— Begin Text section —

Another 6K7, although testing good
had an intermittent connection in
the grid cap. Also, one of the 6K7s
had been subbed with a 6J7 (the
sharp-cut-off equivalent of the
remote cut-off 6K7). Apart from
that, the remaining tubes tested ok.
Testing results were as follows (%
emission), together with circuit
position and manufacturer:
6C5 1st audio amp – Philco (65%)
6C5 audio driver – Westinghouse (51%)
6K7 1st RF amp – Marconi (75%)
6K7 1st IF amp – Marconi (62%)
6K7 2nd IF amp – GE (52%)
6J7 eye tube IF amp (should be a 6K7) – Marconi (76%)
6J7 Local Oscillator – Ken Rad (85%)
6L7 Mixer – RCA (59 amp./70% osc.)
6H6 Detector/AGC – RCA (70/76%)
6H6 Eye tube rectifier – Westinghouse (75/65%)
6E5 Eye Tube – Marconi (60% amp. with bright phosphor on target - NOS tube)
6L6 Output – Rogers (65%)
6L6 Output – Marconi (54%)
5Z4 Rectifier – RCA (78/77%)
5Z4 Rectifier – Marconi (72/76%)

— End Text section —
— Begin Record set —

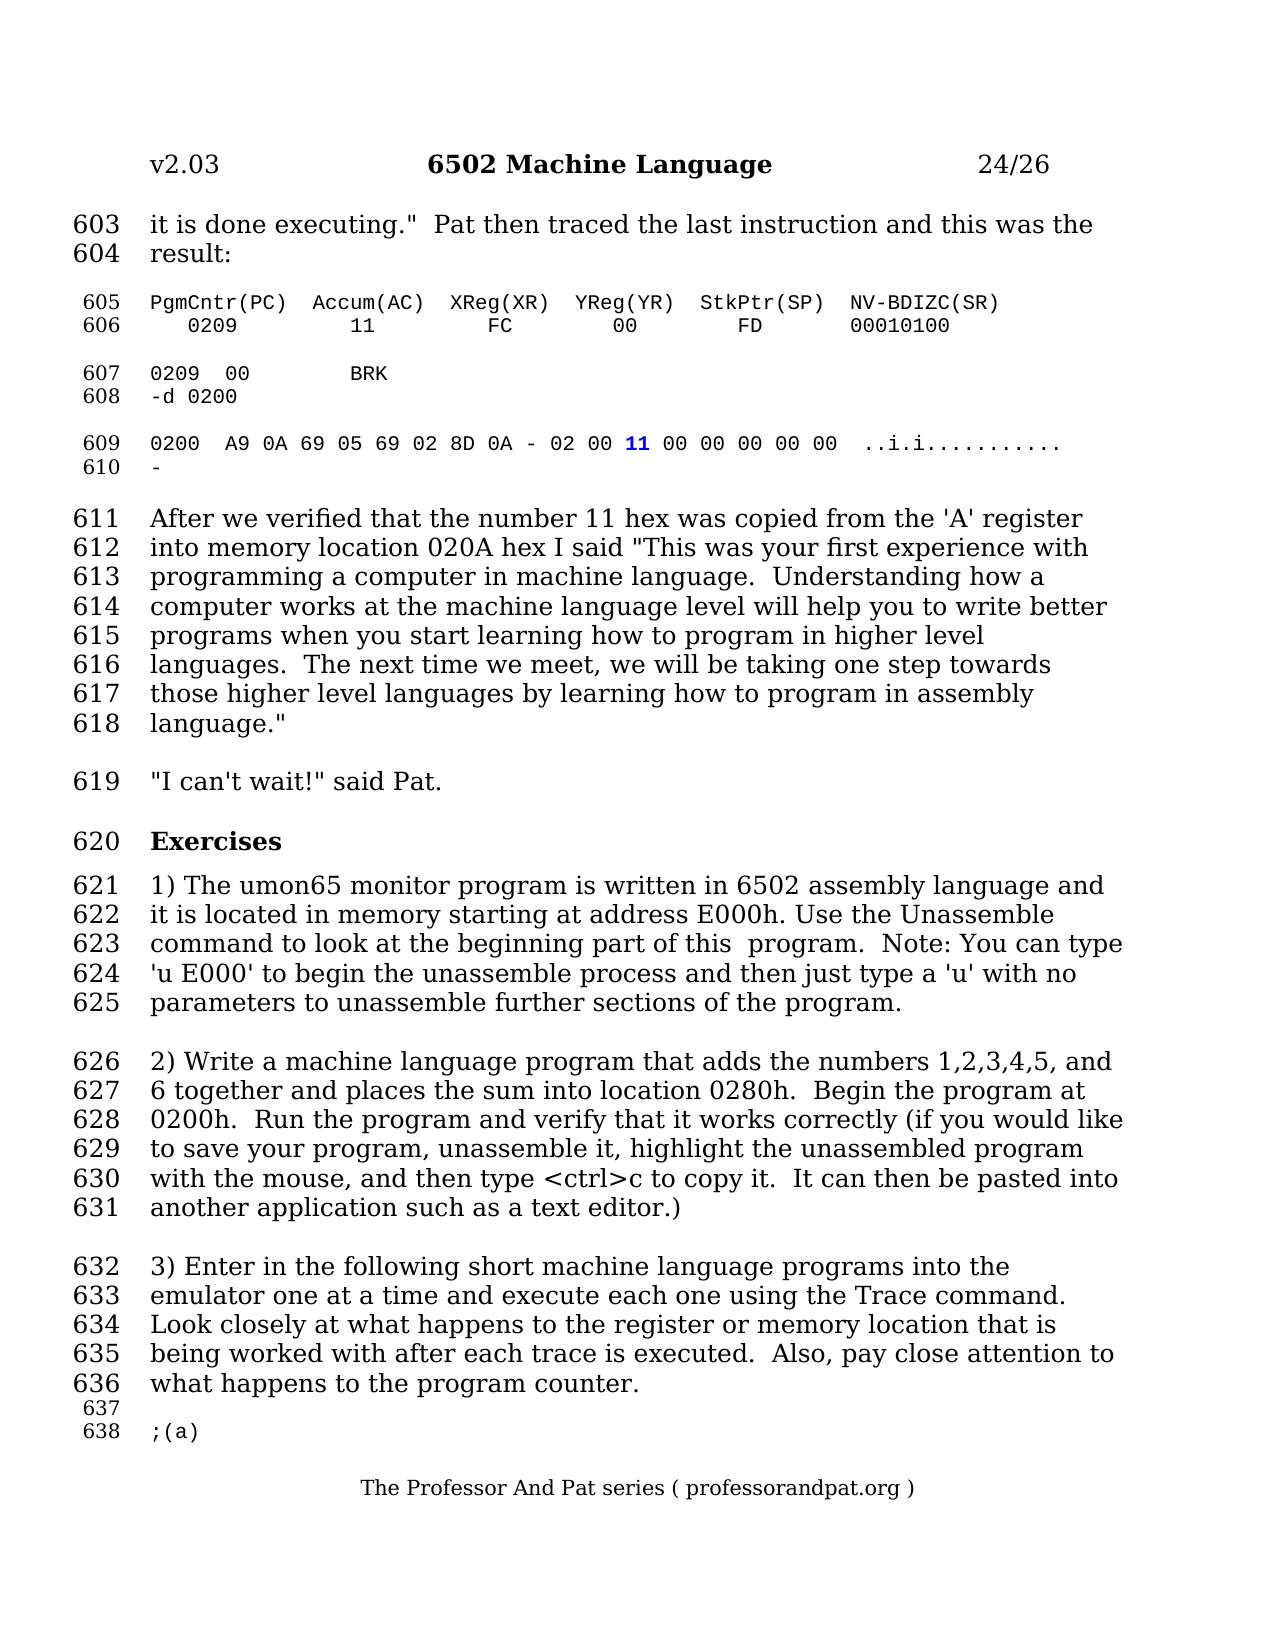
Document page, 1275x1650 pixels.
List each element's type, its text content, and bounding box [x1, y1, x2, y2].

subtitle Exercises [150, 827, 1125, 856]
text 0209 11 FC 00 FD 00010100 [150, 316, 1125, 339]
text After we verified that the number 11 hex was copied from the 'A' register into memory location 020A hex I said "This was your first experience with programming a computer in machine language. Understanding how a computer works at the machine language level will help you to write better programs when you start learning how to program in higher level languages. The next time we meet, we will be taking one step towards those higher level languages by learning how to program in assembly language." [150, 504, 1125, 738]
text - [150, 457, 1125, 480]
text "I can't wait!" said Pat. [150, 767, 1125, 797]
text 3) Enter in the following short machine language programs into the emulator one at a time and execute each one using the Trace command. Look closely at what happens to the register or memory location that is being worked with after each trace is executed. Also, pay close attention to what happens to the program counter. [150, 1252, 1125, 1398]
text it is done executing." Pat then traced the last instruction and this was the result: [150, 210, 1125, 268]
text 0209 00 BRK [150, 363, 1125, 386]
text ;(a) [150, 1422, 1125, 1445]
text 2) Write a machine language program that adds the numbers 1,2,3,4,5, and 6 together and places the sum into location 0280h. Begin the program at 0200h. Run the program and verify that it works correctly (if you would like to save your program, unassemble it, highlight the unassembled program with the mouse, and then type <ctrl>c to copy it. It can then be pasted into another application such as a text editor.) [150, 1047, 1125, 1222]
text PgmCntr(PC) Accum(AC) XReg(XR) YReg(YR) StkPtr(SP) NV-BDIZC(SR) [150, 292, 1125, 316]
text -d 0200 [150, 386, 1125, 410]
text 1) The umon65 monitor program is written in 6502 assembly language and it is located in memory starting at address E000h. Use the Unassemble command to look at the beginning part of this program. Note: You can type 'u E000' to begin the unassemble process and then just type a 'u' with no parameters to unassemble further sections of the program. [150, 871, 1125, 1017]
text 0200 A9 0A 69 05 69 02 8D 0A - 02 00 11 00 00 00 00 00 ..i.i........... [150, 433, 1125, 457]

— End Record set —

(Task list):
1. From the tube test notes above, set down the part that opens with the words containing "6C5 audio driver" and closes with "6K7) – Marconi (76%)", word for word.
2. Answer these from the tube test notes above:
(a) What fault did the other 6K7 have, despite testing good?
(b) What emission did the Ken Rad 6J7 local oscillator show?
(c) Which manufacturer made the 6L7 mixer?

(Responses):
1.
6C5 audio driver – Westinghouse (51%)
6K7 1st RF amp – Marconi (75%)
6K7 1st IF amp – Marconi (62%)
6K7 2nd IF amp – GE (52%)
6J7 eye tube IF amp (should be a 6K7) – Marconi (76%)

2.
(a) An intermittent connection in the grid cap.
(b) 85%.
(c) RCA.